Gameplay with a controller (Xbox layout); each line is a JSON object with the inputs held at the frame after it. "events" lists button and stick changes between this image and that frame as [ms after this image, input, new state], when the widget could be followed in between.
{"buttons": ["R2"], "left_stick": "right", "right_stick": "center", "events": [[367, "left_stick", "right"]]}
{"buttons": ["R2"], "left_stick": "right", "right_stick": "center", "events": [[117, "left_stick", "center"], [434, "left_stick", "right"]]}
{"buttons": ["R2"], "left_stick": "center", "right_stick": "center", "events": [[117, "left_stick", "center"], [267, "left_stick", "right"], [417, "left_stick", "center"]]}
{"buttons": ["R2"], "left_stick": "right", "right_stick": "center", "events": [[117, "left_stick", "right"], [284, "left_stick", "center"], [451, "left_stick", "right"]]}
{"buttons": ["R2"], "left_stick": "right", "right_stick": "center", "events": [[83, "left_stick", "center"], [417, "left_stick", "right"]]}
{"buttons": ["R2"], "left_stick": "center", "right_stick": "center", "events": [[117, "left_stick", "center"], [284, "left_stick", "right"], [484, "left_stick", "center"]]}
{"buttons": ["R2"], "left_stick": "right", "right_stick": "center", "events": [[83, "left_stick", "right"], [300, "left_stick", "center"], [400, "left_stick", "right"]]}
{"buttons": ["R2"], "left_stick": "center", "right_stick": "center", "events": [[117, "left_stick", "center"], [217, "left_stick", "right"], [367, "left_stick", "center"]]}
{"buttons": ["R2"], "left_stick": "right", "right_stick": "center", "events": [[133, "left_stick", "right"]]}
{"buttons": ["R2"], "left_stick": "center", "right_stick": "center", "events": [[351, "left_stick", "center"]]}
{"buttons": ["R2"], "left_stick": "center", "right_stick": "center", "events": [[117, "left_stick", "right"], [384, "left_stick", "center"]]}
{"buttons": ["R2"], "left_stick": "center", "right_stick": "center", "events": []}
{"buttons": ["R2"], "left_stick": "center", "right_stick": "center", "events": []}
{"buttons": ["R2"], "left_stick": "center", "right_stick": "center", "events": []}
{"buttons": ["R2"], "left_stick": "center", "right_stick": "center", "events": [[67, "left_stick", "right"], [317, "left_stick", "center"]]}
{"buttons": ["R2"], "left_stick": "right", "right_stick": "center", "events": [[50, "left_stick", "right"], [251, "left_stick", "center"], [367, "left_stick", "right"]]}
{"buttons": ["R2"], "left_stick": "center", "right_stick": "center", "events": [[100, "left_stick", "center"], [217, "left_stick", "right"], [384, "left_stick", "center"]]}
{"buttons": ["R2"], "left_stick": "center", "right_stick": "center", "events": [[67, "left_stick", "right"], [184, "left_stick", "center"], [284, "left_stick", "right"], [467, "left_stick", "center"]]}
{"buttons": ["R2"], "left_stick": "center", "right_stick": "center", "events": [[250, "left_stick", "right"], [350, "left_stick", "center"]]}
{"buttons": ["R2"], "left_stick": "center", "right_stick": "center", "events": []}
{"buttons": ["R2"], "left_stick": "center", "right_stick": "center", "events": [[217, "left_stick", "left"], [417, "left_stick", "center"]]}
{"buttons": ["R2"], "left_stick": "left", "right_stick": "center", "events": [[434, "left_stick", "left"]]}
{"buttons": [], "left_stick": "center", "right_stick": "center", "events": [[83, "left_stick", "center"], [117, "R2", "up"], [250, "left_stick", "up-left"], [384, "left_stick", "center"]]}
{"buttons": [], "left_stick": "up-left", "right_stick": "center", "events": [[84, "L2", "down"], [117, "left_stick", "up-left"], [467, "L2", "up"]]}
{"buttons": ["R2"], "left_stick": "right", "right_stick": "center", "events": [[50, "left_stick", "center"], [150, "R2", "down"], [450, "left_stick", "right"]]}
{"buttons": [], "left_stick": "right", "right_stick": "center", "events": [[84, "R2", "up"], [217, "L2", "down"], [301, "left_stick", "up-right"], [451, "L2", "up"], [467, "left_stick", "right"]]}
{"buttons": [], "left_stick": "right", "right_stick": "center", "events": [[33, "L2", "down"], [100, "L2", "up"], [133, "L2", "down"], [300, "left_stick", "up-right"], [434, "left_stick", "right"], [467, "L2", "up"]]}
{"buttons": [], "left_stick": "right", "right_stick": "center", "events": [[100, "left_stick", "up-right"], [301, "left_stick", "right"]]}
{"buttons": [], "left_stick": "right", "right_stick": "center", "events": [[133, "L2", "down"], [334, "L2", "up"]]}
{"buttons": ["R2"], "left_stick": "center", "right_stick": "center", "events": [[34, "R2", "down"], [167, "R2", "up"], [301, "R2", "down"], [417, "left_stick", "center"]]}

=-=-=

Filter the entries and copy out every line with the word "down".

> **Reply**
{"buttons": [], "left_stick": "up-left", "right_stick": "center", "events": [[84, "L2", "down"], [117, "left_stick", "up-left"], [467, "L2", "up"]]}
{"buttons": ["R2"], "left_stick": "right", "right_stick": "center", "events": [[50, "left_stick", "center"], [150, "R2", "down"], [450, "left_stick", "right"]]}
{"buttons": [], "left_stick": "right", "right_stick": "center", "events": [[84, "R2", "up"], [217, "L2", "down"], [301, "left_stick", "up-right"], [451, "L2", "up"], [467, "left_stick", "right"]]}
{"buttons": [], "left_stick": "right", "right_stick": "center", "events": [[33, "L2", "down"], [100, "L2", "up"], [133, "L2", "down"], [300, "left_stick", "up-right"], [434, "left_stick", "right"], [467, "L2", "up"]]}
{"buttons": [], "left_stick": "right", "right_stick": "center", "events": [[133, "L2", "down"], [334, "L2", "up"]]}
{"buttons": ["R2"], "left_stick": "center", "right_stick": "center", "events": [[34, "R2", "down"], [167, "R2", "up"], [301, "R2", "down"], [417, "left_stick", "center"]]}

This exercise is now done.